Oh sure. The phrase “working cat” might seem to be the best example of an oxymoron, bar none. It’s true that cats are not generally known for their dedication to hard work. They probably think dogs already do enough work to benefit mankind and there’s really no need for them to have a job. Or maybe they just enjoy long catnaps in the sun. Who really knows? Suffice it to say, if you Google “cats with jobs” you won’t find a very long list.

That does not mean, however, that cats are not working at various times throughout their day. You may not realize it, but cats are on the job much more than it would appear to the casual observer. That’s because most of their “work” come naturally to cats. Here are 7 jobs that cats do admirably well.
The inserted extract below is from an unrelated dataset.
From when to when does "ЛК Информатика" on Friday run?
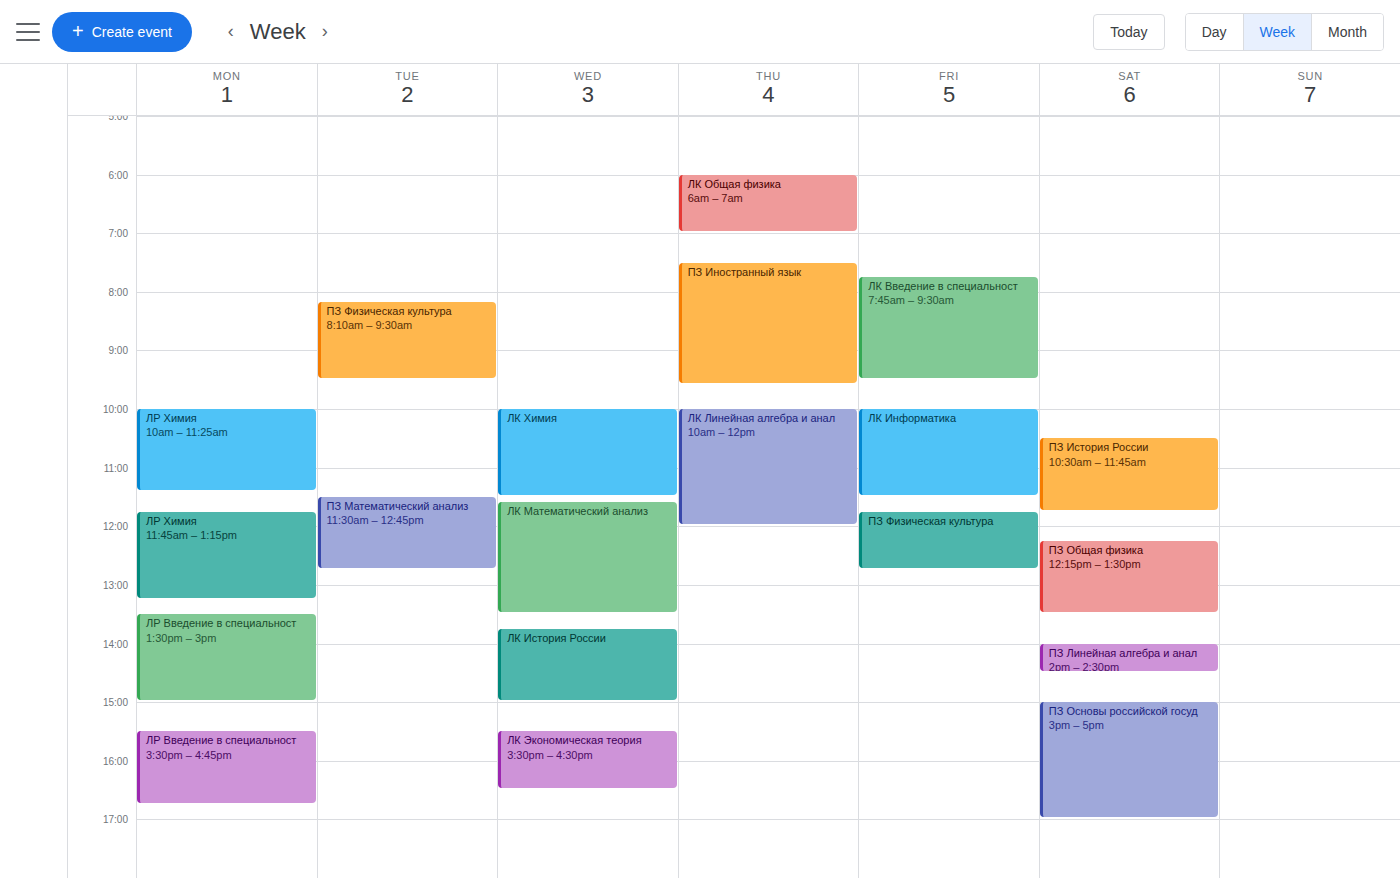
10:00 AM to 11:30 AM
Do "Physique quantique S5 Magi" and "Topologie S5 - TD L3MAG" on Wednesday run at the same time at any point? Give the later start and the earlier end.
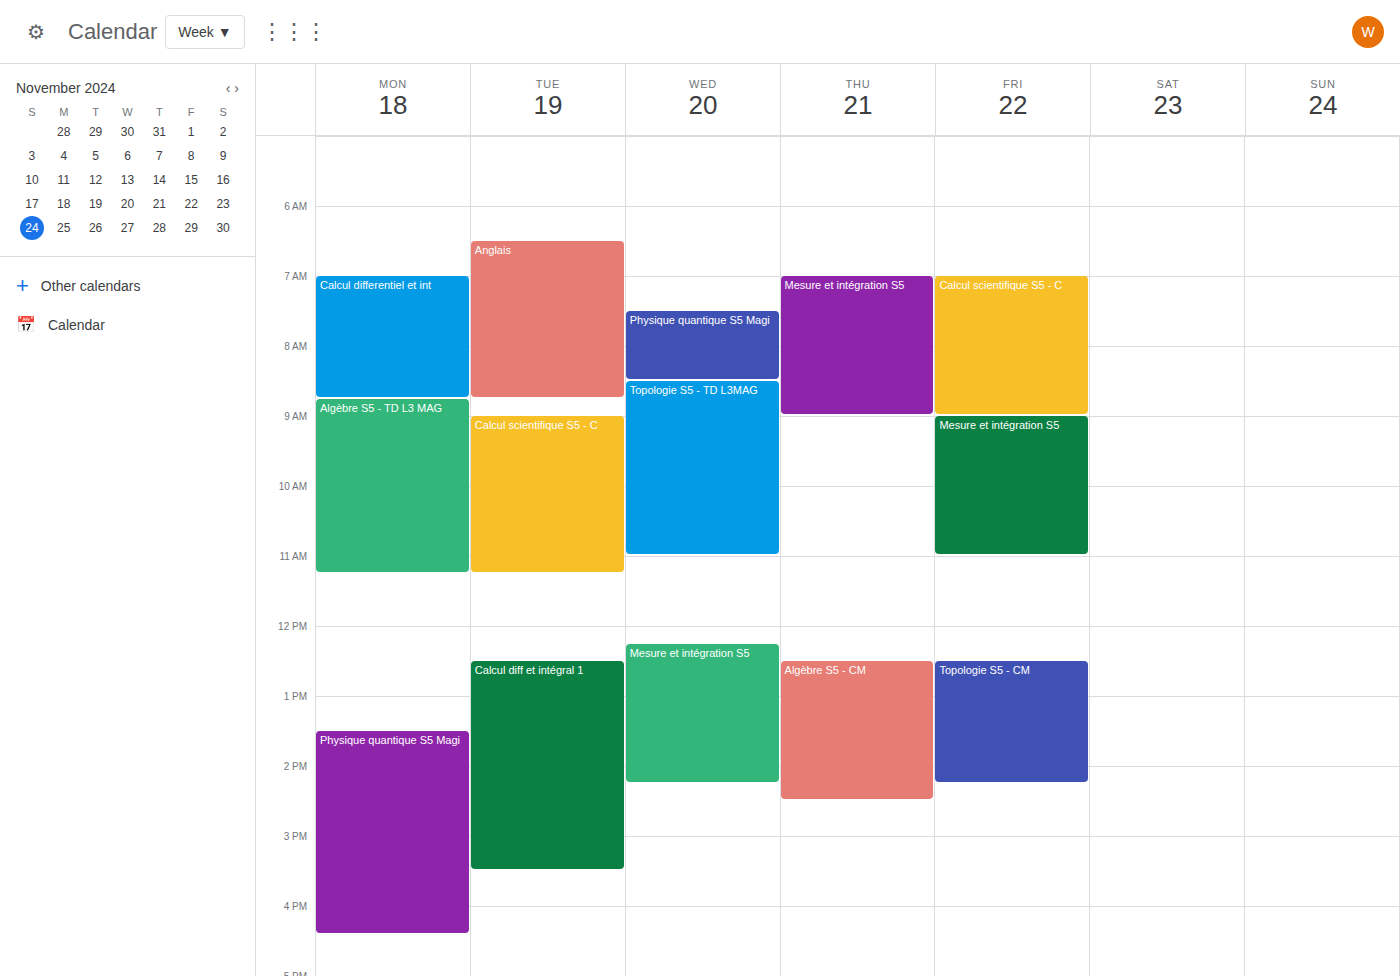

How many times have you felt unwell and found yourself being nursed back to health by your feline friend? My cats always seem to know when I need the “healing power of the purr” and they stick to me like glue until I am feeling better. I am certain their purrs and loving presence hasten the healing process.


Look, we all need someone to tell our secrets to, and not just the deep dark ones either. The best thing about having a cat for a confidant is that you just know they won’t go running to every cat in the neighborhood saying “Guess what Julia just told me!” You don’t even have to preface telling them your secret with “Now, please don’t tell anyone, but…” Their lips are sealed, no matter how juicy your secret is.